═════ MATERIAL FOR THIS TASK

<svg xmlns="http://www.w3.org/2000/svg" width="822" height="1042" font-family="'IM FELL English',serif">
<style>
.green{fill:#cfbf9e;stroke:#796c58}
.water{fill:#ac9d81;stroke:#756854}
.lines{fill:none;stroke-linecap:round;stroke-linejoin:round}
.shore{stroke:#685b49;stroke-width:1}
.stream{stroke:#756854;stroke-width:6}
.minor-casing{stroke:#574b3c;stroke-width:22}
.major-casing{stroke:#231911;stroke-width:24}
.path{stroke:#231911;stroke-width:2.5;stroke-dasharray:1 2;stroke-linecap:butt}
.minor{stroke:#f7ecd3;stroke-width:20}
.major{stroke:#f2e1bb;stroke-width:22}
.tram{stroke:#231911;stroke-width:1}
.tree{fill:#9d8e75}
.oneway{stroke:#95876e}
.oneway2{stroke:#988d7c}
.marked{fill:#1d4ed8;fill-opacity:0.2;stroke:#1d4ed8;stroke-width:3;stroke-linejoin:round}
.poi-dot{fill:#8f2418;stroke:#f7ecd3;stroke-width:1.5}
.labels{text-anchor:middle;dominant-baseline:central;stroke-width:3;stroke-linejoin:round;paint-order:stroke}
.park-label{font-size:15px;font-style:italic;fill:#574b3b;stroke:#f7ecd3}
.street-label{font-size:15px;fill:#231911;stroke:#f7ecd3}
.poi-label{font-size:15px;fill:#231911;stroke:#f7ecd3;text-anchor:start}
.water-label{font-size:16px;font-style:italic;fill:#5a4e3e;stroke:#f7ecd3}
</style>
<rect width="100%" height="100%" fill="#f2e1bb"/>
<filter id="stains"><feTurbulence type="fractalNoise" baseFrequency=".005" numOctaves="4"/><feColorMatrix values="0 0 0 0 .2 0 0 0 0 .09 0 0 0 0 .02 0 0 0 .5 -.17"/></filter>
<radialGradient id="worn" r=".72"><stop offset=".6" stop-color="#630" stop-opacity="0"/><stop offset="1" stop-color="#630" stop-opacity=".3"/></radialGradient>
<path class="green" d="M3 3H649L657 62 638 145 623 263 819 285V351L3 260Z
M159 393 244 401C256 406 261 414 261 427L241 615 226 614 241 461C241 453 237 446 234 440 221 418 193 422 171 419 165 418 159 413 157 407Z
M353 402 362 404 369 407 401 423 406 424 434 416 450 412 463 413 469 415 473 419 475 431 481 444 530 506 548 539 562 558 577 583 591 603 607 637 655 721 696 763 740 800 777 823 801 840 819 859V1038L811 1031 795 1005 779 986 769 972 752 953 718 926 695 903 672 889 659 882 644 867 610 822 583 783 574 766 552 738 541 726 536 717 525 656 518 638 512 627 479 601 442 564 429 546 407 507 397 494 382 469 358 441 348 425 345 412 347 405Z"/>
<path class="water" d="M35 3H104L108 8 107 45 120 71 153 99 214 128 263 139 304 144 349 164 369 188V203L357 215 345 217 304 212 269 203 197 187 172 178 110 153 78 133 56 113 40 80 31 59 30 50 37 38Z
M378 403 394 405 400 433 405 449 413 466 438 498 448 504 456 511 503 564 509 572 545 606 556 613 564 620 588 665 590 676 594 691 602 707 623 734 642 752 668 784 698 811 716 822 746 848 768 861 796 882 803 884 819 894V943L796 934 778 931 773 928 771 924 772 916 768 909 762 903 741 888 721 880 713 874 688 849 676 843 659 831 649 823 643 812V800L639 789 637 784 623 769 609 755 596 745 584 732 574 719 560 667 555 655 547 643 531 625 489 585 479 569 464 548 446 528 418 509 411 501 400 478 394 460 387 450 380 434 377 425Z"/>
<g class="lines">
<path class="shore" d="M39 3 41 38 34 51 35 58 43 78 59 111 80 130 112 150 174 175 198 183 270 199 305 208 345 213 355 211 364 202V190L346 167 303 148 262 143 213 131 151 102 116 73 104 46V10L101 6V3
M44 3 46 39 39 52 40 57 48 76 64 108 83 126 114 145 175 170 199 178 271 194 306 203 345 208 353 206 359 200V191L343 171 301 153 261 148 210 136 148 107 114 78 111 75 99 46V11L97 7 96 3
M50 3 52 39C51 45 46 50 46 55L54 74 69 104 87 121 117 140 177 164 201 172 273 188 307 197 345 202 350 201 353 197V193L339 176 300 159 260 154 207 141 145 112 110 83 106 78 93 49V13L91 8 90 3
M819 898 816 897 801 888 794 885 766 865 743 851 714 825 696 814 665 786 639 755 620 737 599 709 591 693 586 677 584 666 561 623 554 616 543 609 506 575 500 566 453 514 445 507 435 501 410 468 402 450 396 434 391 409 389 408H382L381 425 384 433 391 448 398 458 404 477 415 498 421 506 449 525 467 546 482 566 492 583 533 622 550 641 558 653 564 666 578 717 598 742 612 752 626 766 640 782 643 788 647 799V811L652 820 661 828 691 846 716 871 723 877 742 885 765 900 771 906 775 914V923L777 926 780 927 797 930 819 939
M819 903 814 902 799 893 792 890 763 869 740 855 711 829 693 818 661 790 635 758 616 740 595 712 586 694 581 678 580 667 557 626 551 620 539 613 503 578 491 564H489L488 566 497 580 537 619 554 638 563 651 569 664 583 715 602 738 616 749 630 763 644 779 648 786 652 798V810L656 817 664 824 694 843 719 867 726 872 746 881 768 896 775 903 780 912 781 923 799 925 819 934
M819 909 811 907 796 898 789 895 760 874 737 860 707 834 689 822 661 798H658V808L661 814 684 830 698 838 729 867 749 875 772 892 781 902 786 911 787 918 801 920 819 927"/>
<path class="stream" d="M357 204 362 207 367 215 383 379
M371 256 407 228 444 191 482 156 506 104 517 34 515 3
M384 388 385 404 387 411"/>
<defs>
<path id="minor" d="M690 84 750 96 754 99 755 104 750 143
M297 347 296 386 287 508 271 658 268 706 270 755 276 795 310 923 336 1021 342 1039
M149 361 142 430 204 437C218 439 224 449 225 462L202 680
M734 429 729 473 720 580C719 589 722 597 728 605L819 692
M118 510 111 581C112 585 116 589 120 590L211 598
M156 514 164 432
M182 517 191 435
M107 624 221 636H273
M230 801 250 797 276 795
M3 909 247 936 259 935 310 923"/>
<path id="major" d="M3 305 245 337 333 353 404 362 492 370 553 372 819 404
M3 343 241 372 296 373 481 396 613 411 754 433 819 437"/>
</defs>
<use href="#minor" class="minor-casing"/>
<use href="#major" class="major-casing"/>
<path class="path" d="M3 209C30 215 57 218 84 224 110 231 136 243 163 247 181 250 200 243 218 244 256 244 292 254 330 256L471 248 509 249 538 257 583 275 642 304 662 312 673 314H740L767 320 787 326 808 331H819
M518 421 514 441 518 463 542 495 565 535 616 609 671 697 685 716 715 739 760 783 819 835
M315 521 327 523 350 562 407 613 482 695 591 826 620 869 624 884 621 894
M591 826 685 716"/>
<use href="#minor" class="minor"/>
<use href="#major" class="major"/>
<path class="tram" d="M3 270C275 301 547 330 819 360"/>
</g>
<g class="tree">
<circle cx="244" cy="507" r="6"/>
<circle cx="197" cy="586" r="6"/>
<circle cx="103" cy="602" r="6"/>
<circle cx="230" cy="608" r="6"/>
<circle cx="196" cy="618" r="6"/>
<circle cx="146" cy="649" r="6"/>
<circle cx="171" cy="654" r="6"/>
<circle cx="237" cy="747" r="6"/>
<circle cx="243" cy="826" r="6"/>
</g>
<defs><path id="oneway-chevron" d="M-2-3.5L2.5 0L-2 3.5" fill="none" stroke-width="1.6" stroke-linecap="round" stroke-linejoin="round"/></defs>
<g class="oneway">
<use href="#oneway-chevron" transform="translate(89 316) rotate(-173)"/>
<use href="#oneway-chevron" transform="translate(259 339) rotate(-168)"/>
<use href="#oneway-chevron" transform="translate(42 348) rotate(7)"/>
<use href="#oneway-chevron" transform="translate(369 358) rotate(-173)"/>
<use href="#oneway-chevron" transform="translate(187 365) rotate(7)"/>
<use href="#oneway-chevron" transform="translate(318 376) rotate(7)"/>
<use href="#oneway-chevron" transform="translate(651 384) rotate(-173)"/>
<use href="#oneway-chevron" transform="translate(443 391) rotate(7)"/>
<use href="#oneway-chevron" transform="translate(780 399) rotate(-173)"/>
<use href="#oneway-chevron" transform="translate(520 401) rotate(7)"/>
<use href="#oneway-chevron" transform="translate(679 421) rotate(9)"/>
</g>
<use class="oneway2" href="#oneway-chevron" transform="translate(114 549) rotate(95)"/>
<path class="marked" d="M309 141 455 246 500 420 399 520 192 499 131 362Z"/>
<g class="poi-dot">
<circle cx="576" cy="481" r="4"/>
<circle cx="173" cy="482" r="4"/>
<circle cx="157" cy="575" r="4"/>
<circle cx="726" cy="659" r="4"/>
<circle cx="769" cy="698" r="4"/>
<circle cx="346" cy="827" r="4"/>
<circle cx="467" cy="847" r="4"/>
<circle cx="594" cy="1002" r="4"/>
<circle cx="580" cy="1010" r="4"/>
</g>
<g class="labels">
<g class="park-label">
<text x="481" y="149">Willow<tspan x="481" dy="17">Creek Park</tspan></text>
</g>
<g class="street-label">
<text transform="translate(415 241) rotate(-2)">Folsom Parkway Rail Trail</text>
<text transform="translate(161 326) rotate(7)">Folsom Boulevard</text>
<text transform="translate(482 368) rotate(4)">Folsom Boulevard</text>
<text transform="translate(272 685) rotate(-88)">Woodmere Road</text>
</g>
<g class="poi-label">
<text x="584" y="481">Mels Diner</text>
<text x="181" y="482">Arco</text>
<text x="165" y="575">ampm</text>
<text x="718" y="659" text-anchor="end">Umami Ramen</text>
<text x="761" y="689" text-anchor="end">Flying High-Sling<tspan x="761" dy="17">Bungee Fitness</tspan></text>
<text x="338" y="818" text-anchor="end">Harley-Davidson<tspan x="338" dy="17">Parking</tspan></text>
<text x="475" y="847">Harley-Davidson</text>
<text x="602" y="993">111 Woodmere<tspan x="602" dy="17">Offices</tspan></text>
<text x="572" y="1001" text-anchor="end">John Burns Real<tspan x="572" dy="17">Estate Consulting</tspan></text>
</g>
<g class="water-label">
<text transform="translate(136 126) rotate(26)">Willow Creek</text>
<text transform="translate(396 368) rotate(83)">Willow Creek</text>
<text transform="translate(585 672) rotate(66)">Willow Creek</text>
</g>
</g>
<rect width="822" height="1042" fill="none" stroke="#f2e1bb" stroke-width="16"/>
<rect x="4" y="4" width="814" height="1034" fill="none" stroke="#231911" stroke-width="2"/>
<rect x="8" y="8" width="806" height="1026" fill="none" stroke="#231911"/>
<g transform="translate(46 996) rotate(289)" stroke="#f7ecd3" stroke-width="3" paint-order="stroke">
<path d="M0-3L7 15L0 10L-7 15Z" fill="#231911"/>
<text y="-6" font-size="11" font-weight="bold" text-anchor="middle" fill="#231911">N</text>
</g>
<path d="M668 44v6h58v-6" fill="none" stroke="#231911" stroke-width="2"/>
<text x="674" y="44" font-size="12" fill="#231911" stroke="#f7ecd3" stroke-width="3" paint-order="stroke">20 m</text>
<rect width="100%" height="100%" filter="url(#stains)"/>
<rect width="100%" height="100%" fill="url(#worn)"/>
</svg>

══════════

# TASK:
Scan the data above for the word "water" and report every line where it is found.

# TASK ANSWER:
.water{fill:#ac9d81;stroke:#756854}
.water-label{font-size:16px;font-style:italic;fill:#5a4e3e;stroke:#f7ecd3}
<path class="water" d="M35 3H104L108 8 107 45 120 71 153 99 214 128 263 139 304 144 349 164 369 188V203L357 215 345 217 304 212 269 203 197 187 172 178 110 153 78 133 56 113 40 80 31 59 30 50 37 38Z
<g class="water-label">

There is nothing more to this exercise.